Greetings, closet squirrel: I must say this is disturbing. It certainly brings home how close we all are to potential infection/transmission.
I trust you will need to consider alternative carpooling or volleyball needs to be canceled. No sport is worth that risk. Good luck. Take care. BREWER
 

kittyknits

Veteran Member
Well crap.

Every Thursday is lunch at the local Senior Center. Guests are welcome, usually family members. Today the guests were a mom and her 3 young children (or, if you will, a daughter and 3 grandkids). Missionary, just back from... West Africa. Guinea.
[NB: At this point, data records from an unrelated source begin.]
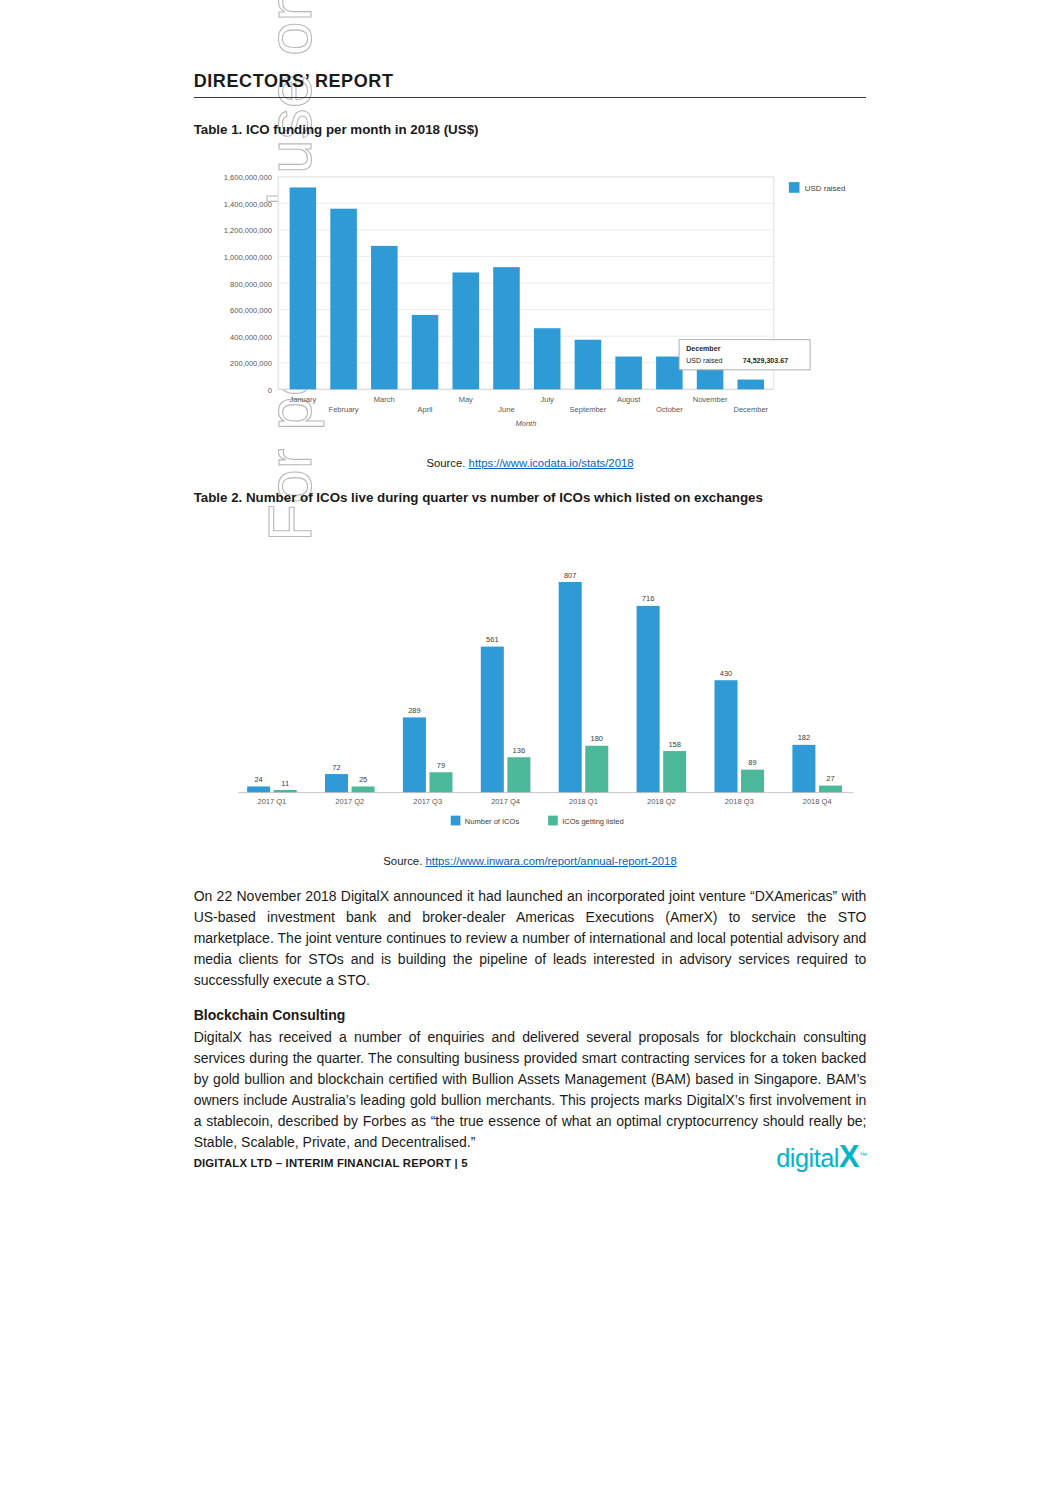For personal use only
DIRECTORS’ REPORT
Table 1. ICO funding per month in 2018 (US$)
0 200,000,000 400,000,000 600,000,000 800,000,000 1,000,000,000 1,200,000,000 1,400,000,000 1,600,000,000 January February March April May June July September August October November December Month USD raised December USD raised 74,529,303.67
Source. https://www.icodata.io/stats/2018
Table 2. Number of ICOs live during quarter vs number of ICOs which listed on exchanges
24 11 72 25 289 79 561 136 807 180 716 158 430 89 182 27 2017 Q1 2017 Q2 2017 Q3 2017 Q4 2018 Q1 2018 Q2 2018 Q3 2018 Q4 Number of ICOs ICOs getting listed
Source. https://www.inwara.com/report/annual-report-2018
On 22 November 2018 DigitalX announced it had launched an incorporated joint venture “DXAmericas” with US-based investment bank and broker-dealer Americas Executions (AmerX) to service the STO marketplace. The joint venture continues to review a number of international and local potential advisory and media clients for STOs and is building the pipeline of leads interested in advisory services required to successfully execute a STO.
Blockchain Consulting
DigitalX has received a number of enquiries and delivered several proposals for blockchain consulting services during the quarter. The consulting business provided smart contracting services for a token backed by gold bullion and blockchain certified with Bullion Assets Management (BAM) based in Singapore. BAM’s owners include Australia’s leading gold bullion merchants. This projects marks DigitalX’s first involvement in a stablecoin, described by Forbes as “the true essence of what an optimal cryptocurrency should really be; Stable, Scalable, Private, and Decentralised.”
DIGITALX LTD – INTERIM FINANCIAL REPORT | 5
digitalX™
There's a fall festival here this weekend which is why, I assume, they are here and not at their home, in Iowa. Here being - small town, southwest ND.

Stay home. Seriously. Have they been in a 21-day quarantine? We all need to be vigilant and strict. Guinea is one of the really bad spots.
 

ittybit

Inactive
One of the reasons the current CFR is "only" 51% is because of the trailing nature of the deaths in relationship to the new cases which are exploding the numbers. If you took the current 4700 of which 2350 where new cases from the most recent two week period, many of those newly confirmed cases have not yet had time to reach terminus either as recovered or dead. From another chart I have seen using a standard statistical adjustment the current CFR is about 80% give or take. On that chart the number has ranged from 70% to 90% over the past few months.

And one has to review and consider that a doubling of cases every 2 weeks means an R0 of 4 M-O-M. Just last week the discussed doubling period as 3 weeks, now (a week later) its two weeks. At some point we have to ask if a new transmission route has emerged (airborne). This will probably be the ONLY hint that it has gone airborne (ie - a sudden explosion in the 'second derivative' behavior - or a continuing upward change in the rate of change).